Using Loggly On Elastic Beanstalk
This week I had to configure a Rails app running on Elastic Beanstalk to use Loggly. Since I don't want anyone to suffer the Elastic Beanstalk documentation more than is necessary, I've written this short tutorial should you find yourself tasked with the same challenge. It assumes you already have a Rails app running on Elastic Beanstalk and a general understanding of Rails apps.
Configure App
Add the syslogger gem to your Gemfile.
# Gemfile
gem 'syslogger', '~> 1.6.0'
In config/environments/production.rb configure your app to use
Syslogger for logging. Replace "your-app-name" with, you guessed
it, the name of your application.

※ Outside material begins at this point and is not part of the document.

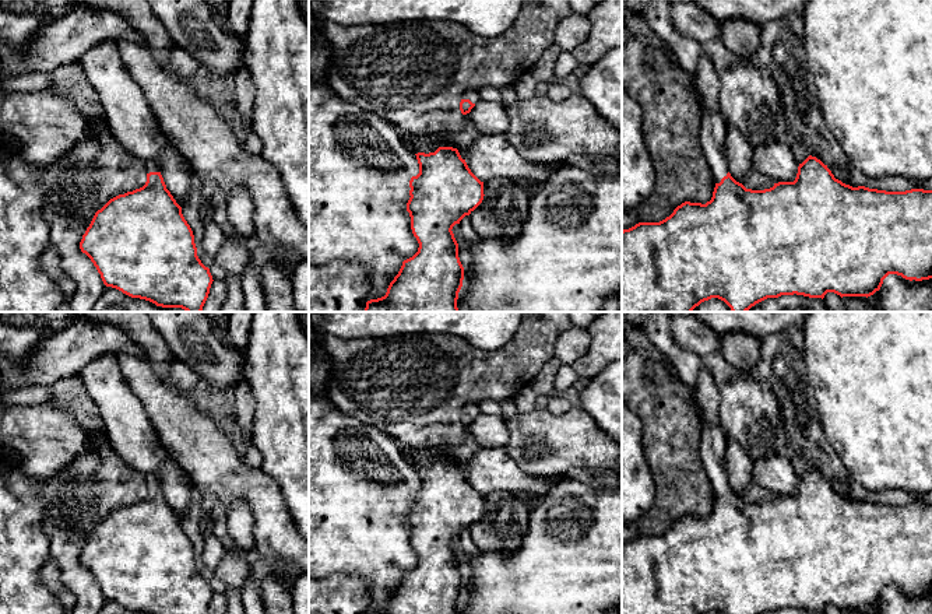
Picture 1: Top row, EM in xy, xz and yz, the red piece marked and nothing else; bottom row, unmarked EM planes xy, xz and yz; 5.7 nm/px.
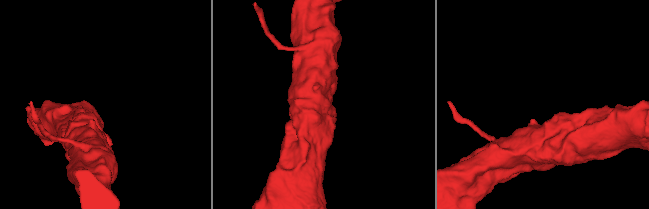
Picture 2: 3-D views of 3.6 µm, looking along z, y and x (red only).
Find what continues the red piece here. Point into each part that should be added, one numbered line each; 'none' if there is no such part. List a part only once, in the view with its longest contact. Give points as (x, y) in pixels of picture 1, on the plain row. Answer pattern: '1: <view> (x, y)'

This allows you to easily see logs
from your app in the Loggly web interface using
source groups, which is
especially useful if you're using Loggly to aggregate logs from
multiple apps.
# config/environments/production.rb
config.logger = Syslogger.new("your-app-name", Syslog::LOG_PID, Syslog::LOG_LOCAL7)
Create Loggly Account
Go sign up for a Loggly account and create a customer token.
Configure Container Environment
Go to the Amazon AWS Console and add your Loggly account name and
customer token to your Elastic Beanstalk app's environment using the
LOGGLY_ACCOUNT and LOGGLY_AUTH property names.
Customise Container
Add the following configuration to loggly.config in the .ebextensions
directory in the root of your app.
# .ebextensions/loggly.config
files:
"/tmp/loggly_config.sh":
mode: "000755"
owner: root
group: root
content: |
#!/bin/bash
su --command="python /tmp/configure-syslog.py setup --auth $LOGGLY_AUTH --account $LOGGLY_ACCOUNT --yes"
container_commands:
01_loggly_dl:
command:
wget -q -O /tmp/configure-syslog.py https://www.loggly.com/install/configure-syslog.py
02_loggly_config:
command: /tmp/loggly_config.sh
This YAML file downloads Loggly's own syslog configuration script and sets up your container to send your system logs to Loggly. You can audit this script at loggly/install-script.
Wrap Up
Re-deploy your app to Elastic Beanstalk and watch as your logs begin appearing in Loggly.